** SUPPLIED INFORMATION follows **

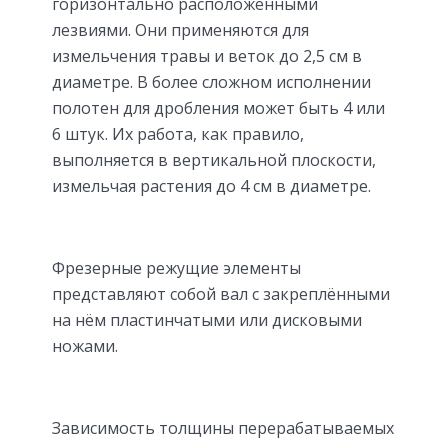
горизонтально расположенными
лезвиями. Они применяются для
измельчения травы и веток до 2,5 см в
диаметре. В более сложном исполнении
полотен для дробления может быть 4 или
6 штук. Их работа, как правило,
выполняется в вертикальной плоскости,
измельчая растения до 4 см в диаметре.
Фрезерные режущие элементы
представляют собой вал с закреплёнными
на нём пластинчатыми или дисковыми
ножами.
Зависимость толщины перерабатываемых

** End of SUPPLIED INFORMATION **

* TASK DESCRIPTION *
Reproduce without change every line of the entries above, from the one containing "лезвиями. Они применяются для" through the last.

* REPLY TO THE EXERCISE *
лезвиями. Они применяются для
измельчения травы и веток до 2,5 см в
диаметре. В более сложном исполнении
полотен для дробления может быть 4 или
6 штук. Их работа, как правило,
выполняется в вертикальной плоскости,
измельчая растения до 4 см в диаметре.
Фрезерные режущие элементы
представляют собой вал с закреплёнными
на нём пластинчатыми или дисковыми
ножами.
Зависимость толщины перерабатываемых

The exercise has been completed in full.